● **INFORMATION**
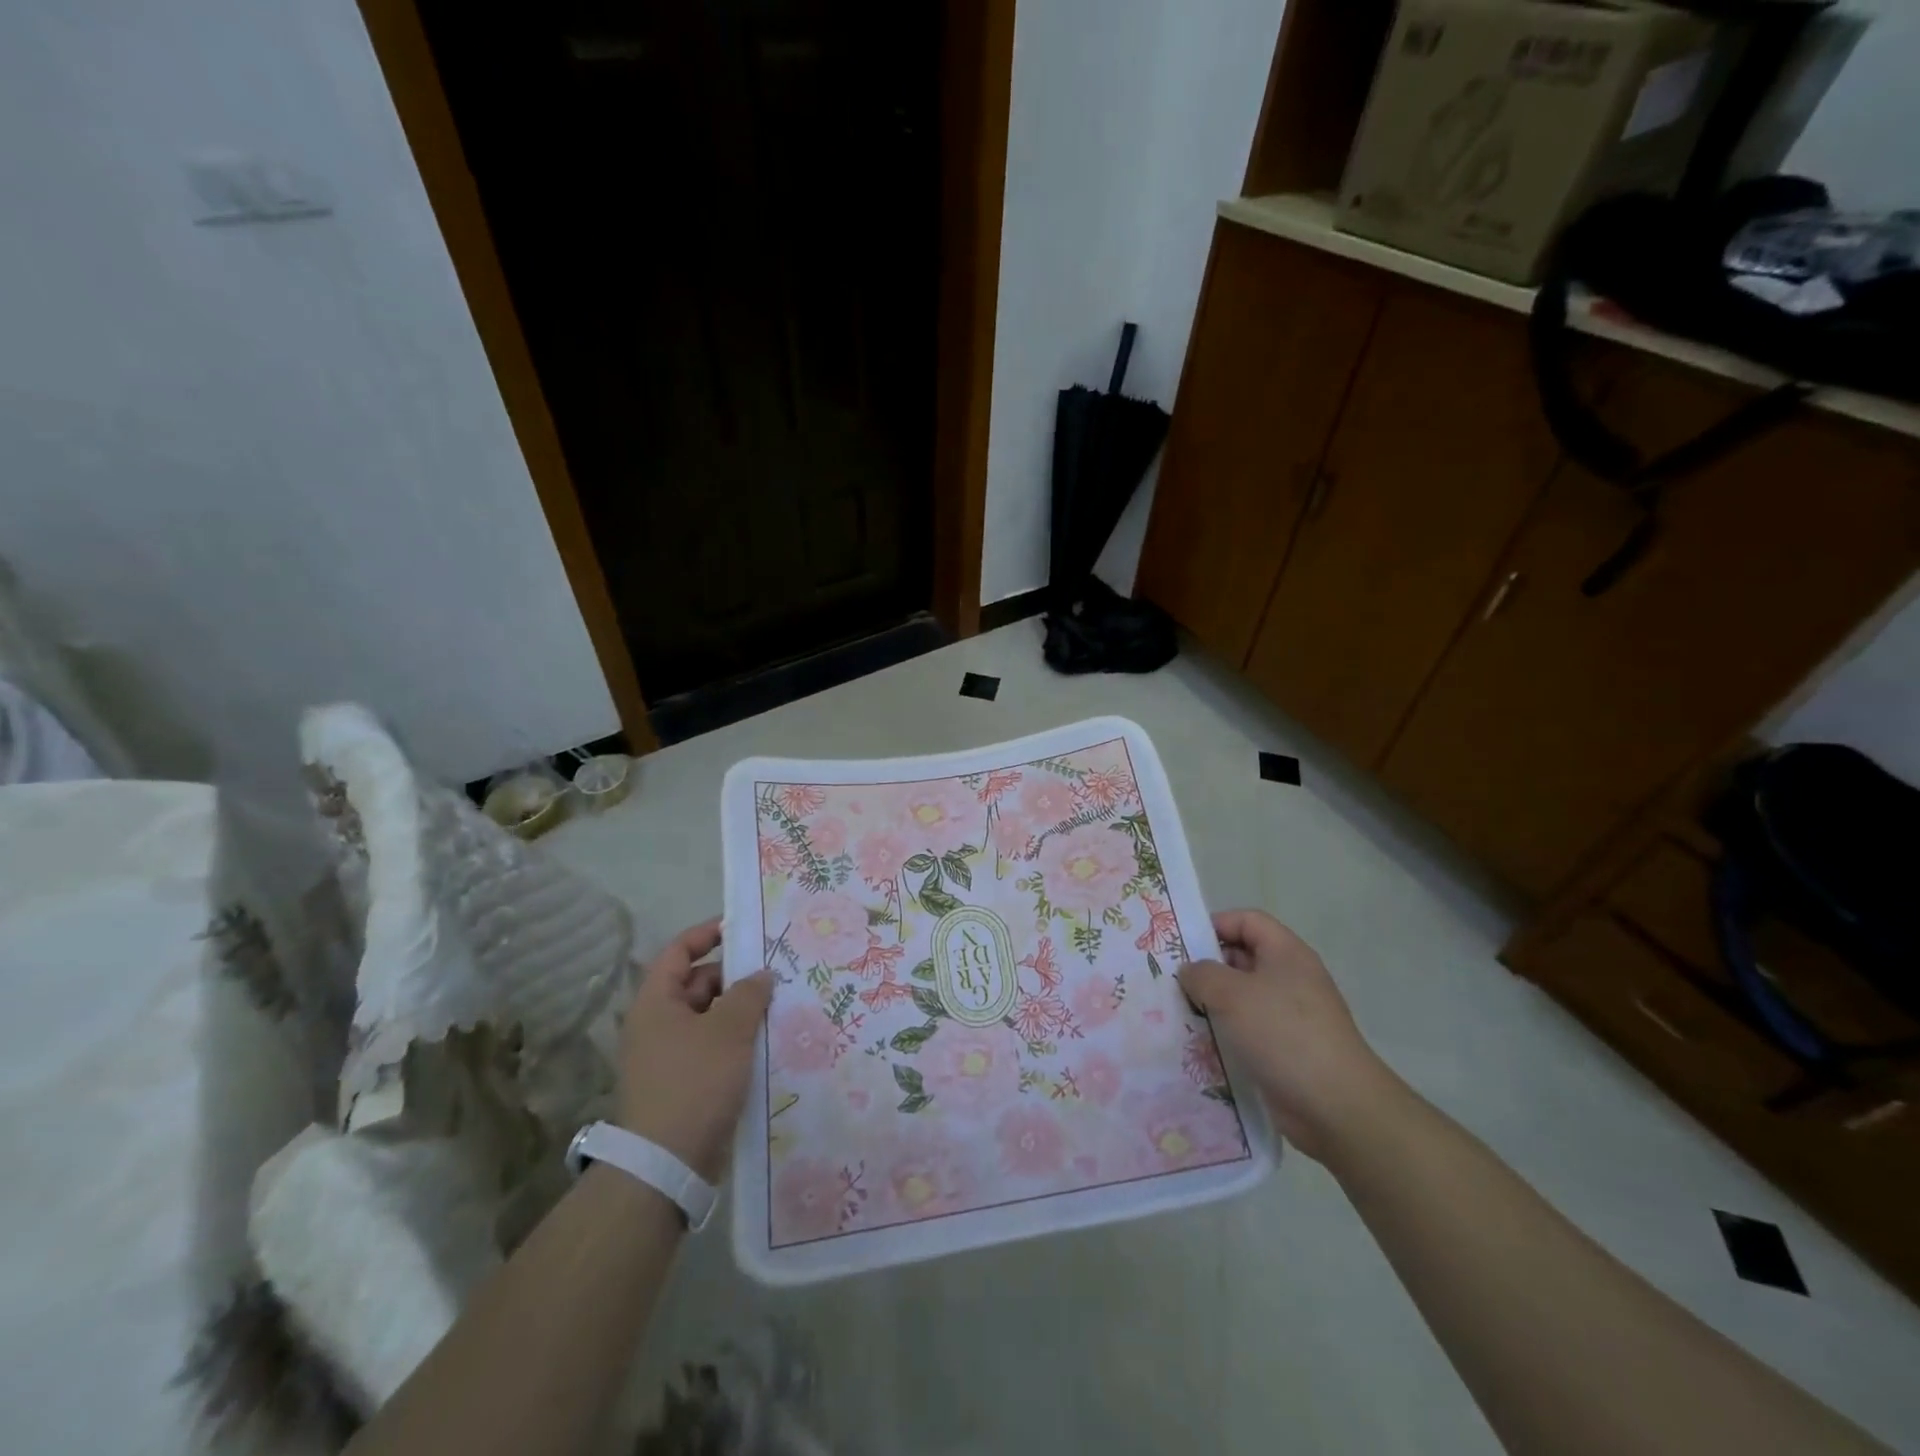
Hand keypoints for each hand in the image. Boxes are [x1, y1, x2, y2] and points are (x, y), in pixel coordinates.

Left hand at [617, 919, 773, 1181]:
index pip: (678, 951)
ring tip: (778, 1008)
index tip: (742, 929)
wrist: (665, 1164)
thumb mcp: (729, 1030)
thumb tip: (761, 975)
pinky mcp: (681, 1084)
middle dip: (735, 977)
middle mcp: (656, 1024)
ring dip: (739, 1012)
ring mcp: (667, 1056)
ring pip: (708, 1018)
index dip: (707, 934)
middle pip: (697, 984)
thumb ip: (749, 994)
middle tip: (775, 974)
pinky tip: (765, 1044)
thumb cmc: (694, 1082)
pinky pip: (711, 1048)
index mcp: (656, 1002)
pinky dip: (735, 1041)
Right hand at [1179, 909, 1402, 1161]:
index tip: (1181, 945)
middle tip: (1172, 981)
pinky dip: (1226, 1033)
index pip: (1247, 921)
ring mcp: (1291, 1016)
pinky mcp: (1287, 1049)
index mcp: (1286, 953)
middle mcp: (1291, 978)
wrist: (1336, 1106)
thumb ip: (1202, 974)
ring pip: (1242, 997)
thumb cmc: (1283, 1034)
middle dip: (1207, 967)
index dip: (1215, 925)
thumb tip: (1191, 972)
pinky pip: (1249, 1030)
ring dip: (1212, 1004)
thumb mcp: (1231, 993)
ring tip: (1179, 1013)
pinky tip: (1200, 1044)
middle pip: (1242, 958)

● **THE TASK**
Reply with nothing but the number of lines in the data above that contain "thumb".

● **TASK SOLUTION**
8